Recorded data:
########

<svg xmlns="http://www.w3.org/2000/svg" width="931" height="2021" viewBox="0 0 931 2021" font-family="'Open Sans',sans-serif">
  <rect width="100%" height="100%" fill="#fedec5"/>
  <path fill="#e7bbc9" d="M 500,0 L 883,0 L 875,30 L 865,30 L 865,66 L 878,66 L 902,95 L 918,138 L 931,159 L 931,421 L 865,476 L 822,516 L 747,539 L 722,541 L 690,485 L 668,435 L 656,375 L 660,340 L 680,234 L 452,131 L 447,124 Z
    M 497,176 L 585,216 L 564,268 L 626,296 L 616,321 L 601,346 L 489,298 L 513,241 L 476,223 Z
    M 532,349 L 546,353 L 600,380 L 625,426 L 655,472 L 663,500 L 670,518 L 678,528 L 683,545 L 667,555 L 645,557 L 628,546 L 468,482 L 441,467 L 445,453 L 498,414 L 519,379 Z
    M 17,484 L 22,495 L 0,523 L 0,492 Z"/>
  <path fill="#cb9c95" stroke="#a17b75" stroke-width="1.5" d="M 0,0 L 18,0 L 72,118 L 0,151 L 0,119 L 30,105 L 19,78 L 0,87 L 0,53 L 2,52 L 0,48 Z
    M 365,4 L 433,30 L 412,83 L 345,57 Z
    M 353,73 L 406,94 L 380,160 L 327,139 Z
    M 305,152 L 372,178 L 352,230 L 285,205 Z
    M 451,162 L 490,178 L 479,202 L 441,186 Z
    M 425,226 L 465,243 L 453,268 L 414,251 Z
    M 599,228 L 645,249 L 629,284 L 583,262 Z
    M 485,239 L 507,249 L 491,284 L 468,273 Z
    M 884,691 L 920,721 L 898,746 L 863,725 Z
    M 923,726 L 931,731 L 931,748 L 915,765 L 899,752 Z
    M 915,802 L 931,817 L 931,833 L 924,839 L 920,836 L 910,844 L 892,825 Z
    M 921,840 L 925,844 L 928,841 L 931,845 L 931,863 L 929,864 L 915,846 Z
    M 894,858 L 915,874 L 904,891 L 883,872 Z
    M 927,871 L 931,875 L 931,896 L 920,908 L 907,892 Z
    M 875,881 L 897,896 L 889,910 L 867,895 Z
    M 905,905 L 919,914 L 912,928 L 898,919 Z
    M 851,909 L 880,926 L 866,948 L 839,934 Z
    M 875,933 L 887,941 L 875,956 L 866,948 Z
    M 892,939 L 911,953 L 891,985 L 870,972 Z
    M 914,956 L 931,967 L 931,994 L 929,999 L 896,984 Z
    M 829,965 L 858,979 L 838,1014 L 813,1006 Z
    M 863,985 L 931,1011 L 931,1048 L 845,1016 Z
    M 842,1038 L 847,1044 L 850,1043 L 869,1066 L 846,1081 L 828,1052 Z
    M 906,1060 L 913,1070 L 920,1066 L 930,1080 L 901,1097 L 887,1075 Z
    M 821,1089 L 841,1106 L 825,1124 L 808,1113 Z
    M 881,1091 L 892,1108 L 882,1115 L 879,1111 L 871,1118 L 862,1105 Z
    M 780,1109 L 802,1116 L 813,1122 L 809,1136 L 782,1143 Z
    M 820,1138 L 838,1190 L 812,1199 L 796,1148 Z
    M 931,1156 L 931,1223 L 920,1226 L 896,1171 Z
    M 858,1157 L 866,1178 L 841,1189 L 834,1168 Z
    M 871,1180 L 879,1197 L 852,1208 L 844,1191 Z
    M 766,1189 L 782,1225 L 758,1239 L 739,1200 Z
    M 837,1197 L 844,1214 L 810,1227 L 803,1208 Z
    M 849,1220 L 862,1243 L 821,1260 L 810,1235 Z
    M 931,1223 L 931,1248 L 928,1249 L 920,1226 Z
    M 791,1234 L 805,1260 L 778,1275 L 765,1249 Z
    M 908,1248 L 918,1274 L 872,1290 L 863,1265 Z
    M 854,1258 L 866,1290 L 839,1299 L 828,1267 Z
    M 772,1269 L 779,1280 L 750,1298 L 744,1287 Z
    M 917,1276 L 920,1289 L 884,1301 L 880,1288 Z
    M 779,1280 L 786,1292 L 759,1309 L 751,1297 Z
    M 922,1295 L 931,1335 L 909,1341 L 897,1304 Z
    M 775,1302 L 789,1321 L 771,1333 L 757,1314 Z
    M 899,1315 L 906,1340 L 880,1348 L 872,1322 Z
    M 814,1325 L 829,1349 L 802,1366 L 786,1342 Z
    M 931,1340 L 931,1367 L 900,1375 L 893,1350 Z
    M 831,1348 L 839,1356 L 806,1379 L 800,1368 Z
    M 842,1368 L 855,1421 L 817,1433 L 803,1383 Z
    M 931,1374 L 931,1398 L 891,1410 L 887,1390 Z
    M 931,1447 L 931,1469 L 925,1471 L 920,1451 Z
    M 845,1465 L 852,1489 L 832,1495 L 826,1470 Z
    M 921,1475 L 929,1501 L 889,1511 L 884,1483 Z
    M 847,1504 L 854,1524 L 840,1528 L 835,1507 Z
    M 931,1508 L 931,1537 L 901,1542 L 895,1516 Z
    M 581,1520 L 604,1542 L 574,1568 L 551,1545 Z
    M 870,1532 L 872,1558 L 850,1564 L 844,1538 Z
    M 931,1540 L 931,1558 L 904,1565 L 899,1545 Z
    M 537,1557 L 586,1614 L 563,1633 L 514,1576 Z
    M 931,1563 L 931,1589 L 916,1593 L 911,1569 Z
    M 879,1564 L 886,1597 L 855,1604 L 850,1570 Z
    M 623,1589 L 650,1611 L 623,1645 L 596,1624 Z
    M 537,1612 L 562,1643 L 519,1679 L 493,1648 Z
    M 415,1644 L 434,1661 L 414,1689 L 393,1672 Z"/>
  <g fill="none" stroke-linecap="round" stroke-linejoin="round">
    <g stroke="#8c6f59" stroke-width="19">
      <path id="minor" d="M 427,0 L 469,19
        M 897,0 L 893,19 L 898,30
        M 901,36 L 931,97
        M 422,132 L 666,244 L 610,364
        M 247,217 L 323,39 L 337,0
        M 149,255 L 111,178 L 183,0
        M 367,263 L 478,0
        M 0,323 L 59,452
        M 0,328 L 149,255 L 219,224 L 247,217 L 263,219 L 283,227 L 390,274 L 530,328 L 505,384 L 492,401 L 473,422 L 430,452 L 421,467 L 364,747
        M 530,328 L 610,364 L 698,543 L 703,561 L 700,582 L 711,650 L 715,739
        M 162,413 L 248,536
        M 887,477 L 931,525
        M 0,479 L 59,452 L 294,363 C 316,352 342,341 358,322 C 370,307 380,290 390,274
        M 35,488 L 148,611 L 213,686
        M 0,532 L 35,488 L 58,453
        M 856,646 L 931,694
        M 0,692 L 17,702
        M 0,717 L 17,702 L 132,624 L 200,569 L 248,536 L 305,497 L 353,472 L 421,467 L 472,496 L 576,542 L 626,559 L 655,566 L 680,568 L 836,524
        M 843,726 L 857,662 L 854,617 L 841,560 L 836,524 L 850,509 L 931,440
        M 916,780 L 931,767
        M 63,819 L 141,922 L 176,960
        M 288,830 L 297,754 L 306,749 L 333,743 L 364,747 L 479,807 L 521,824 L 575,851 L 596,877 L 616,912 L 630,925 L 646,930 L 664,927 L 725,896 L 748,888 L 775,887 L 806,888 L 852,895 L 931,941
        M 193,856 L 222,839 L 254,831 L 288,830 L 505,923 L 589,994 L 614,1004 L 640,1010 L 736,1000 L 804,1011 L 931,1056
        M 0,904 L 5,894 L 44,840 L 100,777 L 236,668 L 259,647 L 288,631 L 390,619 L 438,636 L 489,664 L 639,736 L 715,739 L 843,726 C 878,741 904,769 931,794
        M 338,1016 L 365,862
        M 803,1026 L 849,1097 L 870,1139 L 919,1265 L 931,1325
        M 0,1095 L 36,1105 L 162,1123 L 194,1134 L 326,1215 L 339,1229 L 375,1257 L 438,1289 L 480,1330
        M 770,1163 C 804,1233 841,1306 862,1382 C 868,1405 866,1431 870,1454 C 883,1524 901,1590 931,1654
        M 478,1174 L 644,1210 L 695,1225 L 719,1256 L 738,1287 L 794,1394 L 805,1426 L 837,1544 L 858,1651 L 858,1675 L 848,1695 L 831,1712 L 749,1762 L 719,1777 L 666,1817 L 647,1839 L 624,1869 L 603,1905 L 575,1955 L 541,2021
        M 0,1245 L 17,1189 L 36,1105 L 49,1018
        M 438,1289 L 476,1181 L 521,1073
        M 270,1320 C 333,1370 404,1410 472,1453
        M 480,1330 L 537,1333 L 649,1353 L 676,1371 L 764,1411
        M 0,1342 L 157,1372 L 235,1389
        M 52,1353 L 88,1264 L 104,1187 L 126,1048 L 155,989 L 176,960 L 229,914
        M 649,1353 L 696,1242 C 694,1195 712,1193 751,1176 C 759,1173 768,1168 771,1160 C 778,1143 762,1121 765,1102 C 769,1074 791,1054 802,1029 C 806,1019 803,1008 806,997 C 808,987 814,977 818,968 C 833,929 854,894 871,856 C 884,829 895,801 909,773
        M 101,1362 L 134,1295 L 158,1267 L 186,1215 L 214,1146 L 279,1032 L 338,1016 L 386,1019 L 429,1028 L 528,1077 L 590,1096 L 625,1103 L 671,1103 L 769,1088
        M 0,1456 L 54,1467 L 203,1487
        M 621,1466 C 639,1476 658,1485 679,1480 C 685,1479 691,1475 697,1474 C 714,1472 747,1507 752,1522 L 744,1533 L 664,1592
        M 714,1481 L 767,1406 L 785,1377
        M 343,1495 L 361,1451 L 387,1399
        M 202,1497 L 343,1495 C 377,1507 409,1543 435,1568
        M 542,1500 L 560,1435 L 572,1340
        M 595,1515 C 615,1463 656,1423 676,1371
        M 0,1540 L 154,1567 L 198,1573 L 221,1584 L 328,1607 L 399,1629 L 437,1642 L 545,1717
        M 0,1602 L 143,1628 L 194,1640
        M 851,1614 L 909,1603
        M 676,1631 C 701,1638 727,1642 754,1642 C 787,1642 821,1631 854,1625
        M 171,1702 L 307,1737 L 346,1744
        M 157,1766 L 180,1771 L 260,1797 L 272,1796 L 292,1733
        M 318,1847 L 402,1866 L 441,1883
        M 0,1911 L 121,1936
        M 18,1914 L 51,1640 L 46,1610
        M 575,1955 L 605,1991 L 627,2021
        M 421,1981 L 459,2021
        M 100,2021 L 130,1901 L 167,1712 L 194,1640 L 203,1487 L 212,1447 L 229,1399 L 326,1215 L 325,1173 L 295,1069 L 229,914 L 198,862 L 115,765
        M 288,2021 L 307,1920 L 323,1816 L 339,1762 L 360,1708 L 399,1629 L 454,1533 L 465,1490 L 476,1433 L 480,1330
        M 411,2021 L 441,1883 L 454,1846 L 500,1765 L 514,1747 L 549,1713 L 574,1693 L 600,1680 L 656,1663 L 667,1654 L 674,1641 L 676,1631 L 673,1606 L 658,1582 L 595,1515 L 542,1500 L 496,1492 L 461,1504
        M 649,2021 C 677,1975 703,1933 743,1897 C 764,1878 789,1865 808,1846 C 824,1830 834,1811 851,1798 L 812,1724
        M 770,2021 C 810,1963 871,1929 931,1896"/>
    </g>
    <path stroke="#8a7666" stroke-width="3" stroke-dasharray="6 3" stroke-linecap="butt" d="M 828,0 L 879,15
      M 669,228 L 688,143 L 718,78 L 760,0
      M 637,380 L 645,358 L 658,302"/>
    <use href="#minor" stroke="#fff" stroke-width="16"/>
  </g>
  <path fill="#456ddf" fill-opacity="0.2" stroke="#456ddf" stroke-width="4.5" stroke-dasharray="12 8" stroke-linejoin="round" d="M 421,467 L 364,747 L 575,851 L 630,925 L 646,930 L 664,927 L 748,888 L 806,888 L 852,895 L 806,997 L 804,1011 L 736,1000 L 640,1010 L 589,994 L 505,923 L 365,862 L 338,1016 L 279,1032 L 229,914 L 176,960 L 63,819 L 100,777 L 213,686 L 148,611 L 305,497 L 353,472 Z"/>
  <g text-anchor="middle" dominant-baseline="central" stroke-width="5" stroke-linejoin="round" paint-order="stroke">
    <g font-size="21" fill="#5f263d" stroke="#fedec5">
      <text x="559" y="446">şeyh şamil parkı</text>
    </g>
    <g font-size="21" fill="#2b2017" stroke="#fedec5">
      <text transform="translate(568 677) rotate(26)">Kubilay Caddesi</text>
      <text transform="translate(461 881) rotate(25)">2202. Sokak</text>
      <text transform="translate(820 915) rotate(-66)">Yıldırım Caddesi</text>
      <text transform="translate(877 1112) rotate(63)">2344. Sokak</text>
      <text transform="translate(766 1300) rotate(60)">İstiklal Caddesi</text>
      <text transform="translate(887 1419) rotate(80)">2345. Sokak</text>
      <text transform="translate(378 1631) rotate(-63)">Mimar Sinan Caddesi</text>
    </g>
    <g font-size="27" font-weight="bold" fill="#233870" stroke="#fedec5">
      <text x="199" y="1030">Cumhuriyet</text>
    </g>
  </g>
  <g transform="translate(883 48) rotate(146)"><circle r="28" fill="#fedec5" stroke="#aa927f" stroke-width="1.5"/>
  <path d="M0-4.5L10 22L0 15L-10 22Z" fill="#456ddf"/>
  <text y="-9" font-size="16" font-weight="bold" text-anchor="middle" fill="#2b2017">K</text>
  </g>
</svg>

########

Problem to work on — An exact copy of the lines above between the line holding "M 879,1564 L" and the line holding "M 901,36 L 931,97", inclusive, is the whole answer.

Answer —
    M 879,1564 L 886,1597 L 855,1604 L 850,1570 Z
    M 623,1589 L 650,1611 L 623,1645 L 596,1624 Z
    M 537,1612 L 562,1643 L 519,1679 L 493,1648 Z
    M 415,1644 L 434,1661 L 414,1689 L 393,1672 Z"/>
  <g fill="none" stroke-linecap="round" stroke-linejoin="round">
    <g stroke="#8c6f59" stroke-width="19">
      <path id="minor" d="M 427,0 L 469,19
        M 897,0 L 893,19 L 898,30
        M 901,36 L 931,97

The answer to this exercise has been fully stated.